Reviving Phage Therapy: AI-Powered Solutions for Antibiotic Resistance

**Phage therapy** is experiencing a revival in response to the rise in antibiotic-resistant bacterial infections. Originally sidelined in the 1930s due to the rapid development of antibiotics, this therapy uses bacteriophages or **'phages'** to target and eliminate pathogenic bacteria. Recently, scientists from the Institut Pasteur, Inserm, and Université Paris Cité have developed an **AI model** capable of recommending the best phage combinations for patients by analyzing the genome of the targeted bacteria. This innovation is crucial given the **diversity and specificity** of phages and the growing threat of 'superbugs' like Escherichia coli that resist conventional antibiotics. The AI model was trained on data from 403 E. coli strains and 96 phages, focusing on the interaction mechanisms between bacteria and phages.
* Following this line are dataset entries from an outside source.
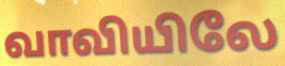
வாவியிலே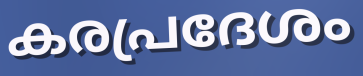
കരപ്രദേശംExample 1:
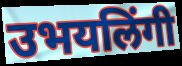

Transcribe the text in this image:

उभयलिंगी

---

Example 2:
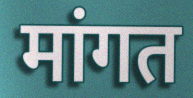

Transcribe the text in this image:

मांगत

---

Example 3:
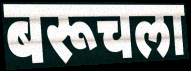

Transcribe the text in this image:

बरूचला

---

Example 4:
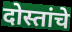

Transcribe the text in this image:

दोस्तांचे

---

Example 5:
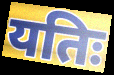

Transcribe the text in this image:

यतिःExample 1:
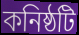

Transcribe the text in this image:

কনিষ্ঠটি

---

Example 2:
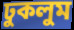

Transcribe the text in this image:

ঢুকলুম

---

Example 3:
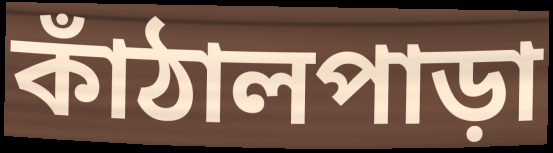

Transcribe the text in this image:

কাঁঠালপাড়া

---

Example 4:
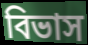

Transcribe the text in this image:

বিভাস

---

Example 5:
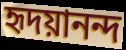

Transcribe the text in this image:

হৃদয়ানন্দ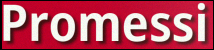
Promessi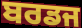
ਬਰਡਜ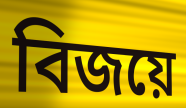
বিজয়ে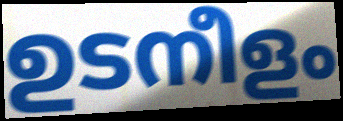
ഉടനീളംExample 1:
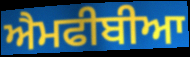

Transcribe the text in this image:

ਐਮਫੀਬੀਆ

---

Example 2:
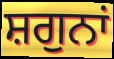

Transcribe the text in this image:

ਸ਼ਗੁਨਾਂ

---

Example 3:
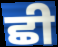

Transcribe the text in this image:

ਛੀ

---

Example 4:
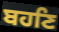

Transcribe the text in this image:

ਬਹਣਿ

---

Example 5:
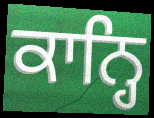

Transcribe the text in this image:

ਕਾਨ੍ਹਿ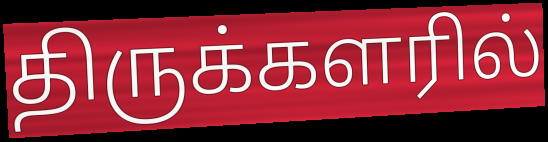
திருக்களரில்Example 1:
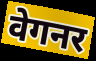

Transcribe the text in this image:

वेगनर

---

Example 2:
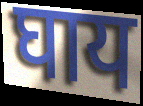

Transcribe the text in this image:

घाय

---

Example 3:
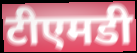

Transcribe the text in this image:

टीएमडी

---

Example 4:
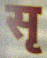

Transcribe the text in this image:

सृ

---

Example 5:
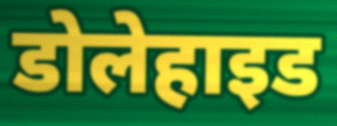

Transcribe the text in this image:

डोलेहाइड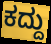
ಕದ್ದು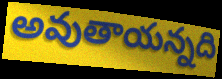
అవుతాయన్నది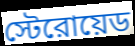
স্টেরোয়েড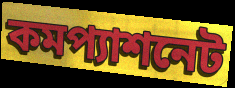
কমপ্যাশনেটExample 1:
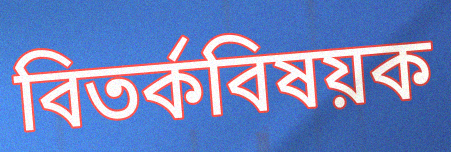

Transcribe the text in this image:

বিতর্কবিষয়ক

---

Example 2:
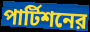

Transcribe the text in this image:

পার্টিশনের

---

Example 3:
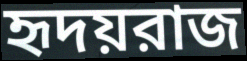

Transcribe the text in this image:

হৃদয়রাজ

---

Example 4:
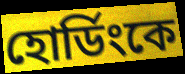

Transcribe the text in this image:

হোর্ডিংকে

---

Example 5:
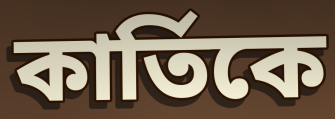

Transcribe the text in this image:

কার্তিকেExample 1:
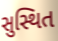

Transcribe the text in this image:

સુસ્થિત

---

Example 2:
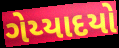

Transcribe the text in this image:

ગેય્યાદયો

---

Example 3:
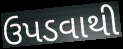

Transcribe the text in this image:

ઉપડવાથી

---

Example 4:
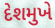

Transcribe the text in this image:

દેશમુખે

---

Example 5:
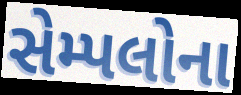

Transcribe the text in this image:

સેમ્પલોનાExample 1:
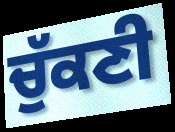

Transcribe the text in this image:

ਚੁੱਕਣੀ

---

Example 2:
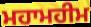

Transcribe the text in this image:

ਮਹਾਮਹੀਮ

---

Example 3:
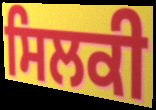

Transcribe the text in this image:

ਸਿਲਕੀ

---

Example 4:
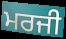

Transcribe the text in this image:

ਮਰਜੀ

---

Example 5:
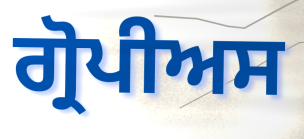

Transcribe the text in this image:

ਗ੍ਰੋਪੀਅਸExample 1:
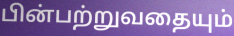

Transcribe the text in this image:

பின்பற்றுவதையும்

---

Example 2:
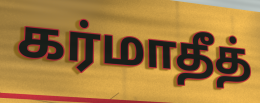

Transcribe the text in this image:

கர்மாதீத்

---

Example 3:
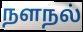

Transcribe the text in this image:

நளநல்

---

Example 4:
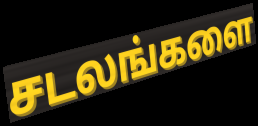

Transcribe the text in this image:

சடலங்களை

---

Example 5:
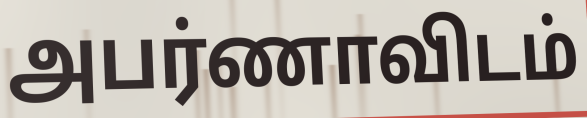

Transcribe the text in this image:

அபர்ணாவிடம்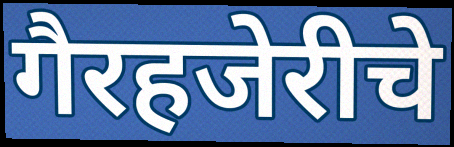
गैरहजेरीचेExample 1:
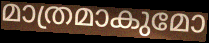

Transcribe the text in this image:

മാത്രമാകുമോ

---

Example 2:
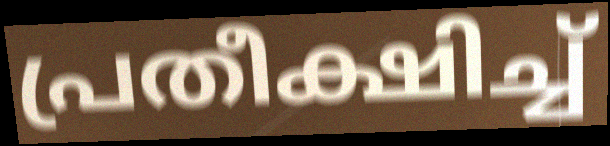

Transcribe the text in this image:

പ്രതീക്ഷിച്ച്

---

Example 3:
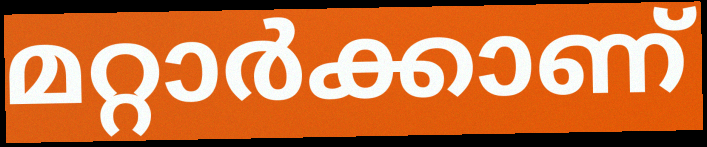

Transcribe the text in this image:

മറ്റാർക്കാണ്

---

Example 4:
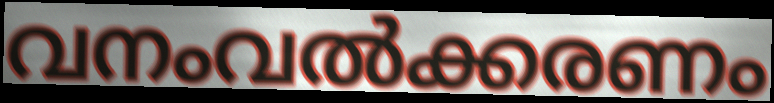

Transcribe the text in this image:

It analyzes bacterial **membrane receptors**, crucial for phage infectivity, rather than relying on less precise anti-viral defense mechanisms. This precise approach allowed researchers to achieve an **85% accuracy** rate in predicting phage efficacy, exceeding expectations. Further testing on pneumonia-causing E. coli strains demonstrated a **90% success rate** with AI-selected phage cocktails. This AI-driven method not only offers a promising avenue for personalized treatments, but also provides a potential framework adaptable to other bacteria, paving the way for broader applications in combating antibiotic resistance.